What to Know if You’re Caring for Your Aging Parents
Recent studies show that one out of every five adults of working age in the U.S. has provided care to an older adult such as a parent or grandparent. The care, consideration, and sacrifices revealed by this statistic are heart-warming because the relationships strengthened through the caregiving arrangement can be beneficial to the entire family.
At the same time, it’s important to acknowledge that the investment of time and money in a caregiving arrangement is huge and that also has a significant impact on family finances. By engaging in strategic planning and taking advantage of opportunities available, family caregivers can reduce the financial burden, and that often allows the person receiving care to feel more comfortable. So here are a few factors to keep in mind if you provide or are considering providing care for an aging family member.
Plan for the Cost of a Nursing Home Even if You’re Providing Care at Home
Nursing homes are ridiculously expensive, and many people find the institutional atmosphere depressing. So, many families hope to provide care for their loved ones at home for as long as possible. What they fail to realize, however, is that this type of care is not inexpensive either. Therefore it is important to plan to cover expenses and manage arrangements for home care with the same diligence as if you were preparing to cover nursing home costs.
Texas Medicaid can provide benefits to cover long-term care costs in the home as well as in a nursing home. By planning ahead, you can reduce countable Medicaid assets to qualify without spending everything an individual owns on care costs. For instance, assets can be moved to a Medicaid trust or retitled, and funds can be used to invest in assets that don’t count toward Medicaid asset limits.
Set Forth Terms in a Caregiver Agreement
Providing care is an extensive job, and in many cases, the person receiving care pays a family member or friend to perform services for them rather than hiring a stranger. These arrangements can be highly beneficial but should be memorialized with a written contract regardless of the relationship.

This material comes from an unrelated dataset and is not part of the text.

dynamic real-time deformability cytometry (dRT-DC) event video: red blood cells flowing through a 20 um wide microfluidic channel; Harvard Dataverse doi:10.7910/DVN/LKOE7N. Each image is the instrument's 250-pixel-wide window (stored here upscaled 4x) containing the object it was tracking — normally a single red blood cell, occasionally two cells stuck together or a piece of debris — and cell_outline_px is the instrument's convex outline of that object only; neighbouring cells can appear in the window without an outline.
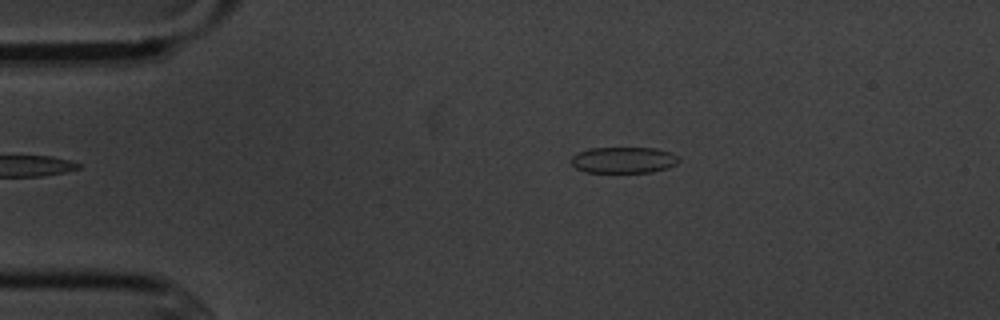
{"species": "common noctule bat (a hibernating species)", "species_latin": "Nyctalus noctula", "temperature_condition": "cold", "stored_images_in_passage": 4, "camera_frame_rate_fps": 3000, "um_per_image_px": 0.085, "animal": {"sex": "male", "body_mass_g": 20.1, "forearm_length_mm": 53.5}, "frame": {"image": 1, "passage_image": 4, "time_ms": 3.333, "image_size_px": [1000, 320], "cell_outline_px": [[680, 160], [676, 164], [668, 168], [652, 172], [584, 172], [576, 168], [572, 164], [572, 156], [576, 152], [592, 148], [656, 148], [668, 152], [676, 156]], "centroid_in_image_um": [52.98, 13.6], "position_along_channel_um": 32.0, "area_um2": 16.36}}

A caregiver agreement that specifies duties to be performed and payment that will be provided lets everyone know what the obligations are and where the money is going. This often reduces friction in the family and it can also point out places where there may be gaps in care coverage.
In addition, with a proper agreement in place, payments will not be viewed by Medicaid as gifts which could count against eligibility for long-term care benefits.
You May Qualify for Tax Credit
In situations where one family member is paying for the living expenses of another adult family member, the payor may be eligible for tax credits. Tax credits may also be available to cover a portion of payments made for another person’s medical expenses.
Understand Your Options and Take Advantage of Opportunities
Planning ahead to meet caregiving needs can put you in the best position financially and logistically to provide care for an aging parent. An estate planning attorney can prepare a caregiver agreement that meets legal requirements and help you determine whether a Medicaid trust or other options offer the best ways to conserve assets while providing for the family’s needs. An attorney can also assist with guardianship or set up documents to avoid the need for guardianship.